5.10 Other Benefits. Awards under this Plan are special incentives and shall not be taken into account in computing the amount of salary or compensation for purposes of determining any bonus, incentive, pension, retirement, death, or other benefit under any employee benefit plan of any Company Entity, unless such plan or agreement expressly provides otherwise.
5.11 No Right to an Award or Grant; Unfunded Plan. Neither the adoption of this Plan nor any action of the Board or the Committee shall be deemed to give any Person any right to receive an Award under this Plan, except as may be evidenced by an Award notice duly executed on behalf of the Company, and then only to the extent of and on the terms and conditions expressly set forth in the Award notice. To the extent that any Person acquires a right to receive payments under this Plan, such right shall be no greater than the right of an unsecured general creditor. All payments to be made hereunder shall be paid from general assets. This Plan is not intended to be subject to the Employee Retirement Income Security Act of 1974, as amended.
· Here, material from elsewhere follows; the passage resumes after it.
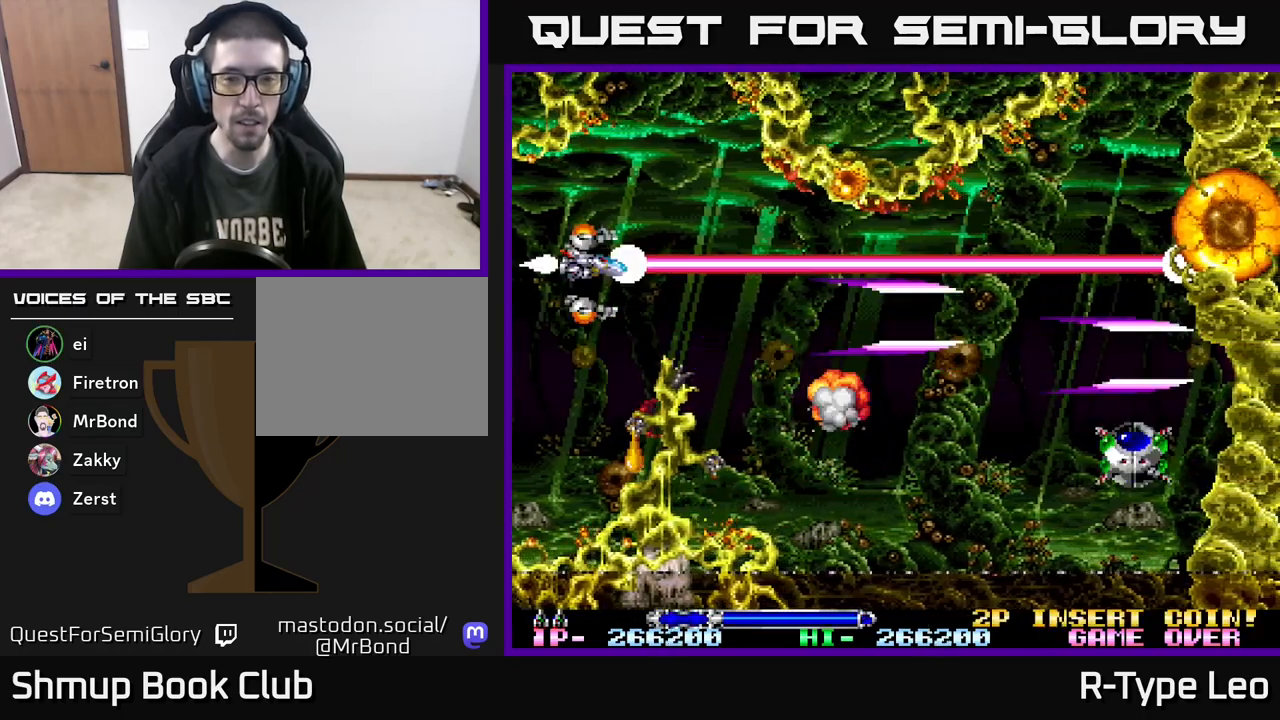
{"buttons": ["R2", "DPAD_DOWN", "DPAD_RIGHT"], "events": [[67, "DPAD_UP", "up"], [300, "DPAD_DOWN", "down"]]}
5.12 Section 409A and 457A of the Code. This Plan is intended to be exempt from Sections 409A and 457A of the Code and shall be so construed. Should any provision of this Plan be found not to be exempt from Section 409A or 457A of the Code, to the extent possible such provision shall be modified and given effect (retroactively if necessary), in the sole discretion of the Committee, and without the consent of the Participant, in such manner as the Committee determines to be necessary or appropriate to be exempt from or to comply with Section 409A or 457A of the Code. Each payment shall be treated as a separate payment for purposes of Section 409A and 457A of the Code. In no event may a Participant, directly or indirectly, determine the taxable year in which a payment with respect to an Award shall be paid. The Company does not guarantee any particular tax treatment of the Awards granted under this Plan and in no event whatsoever shall any Company Entity be liable for any additional tax, interest, or penalty that may be imposed by Section 409A or 457A of the Code.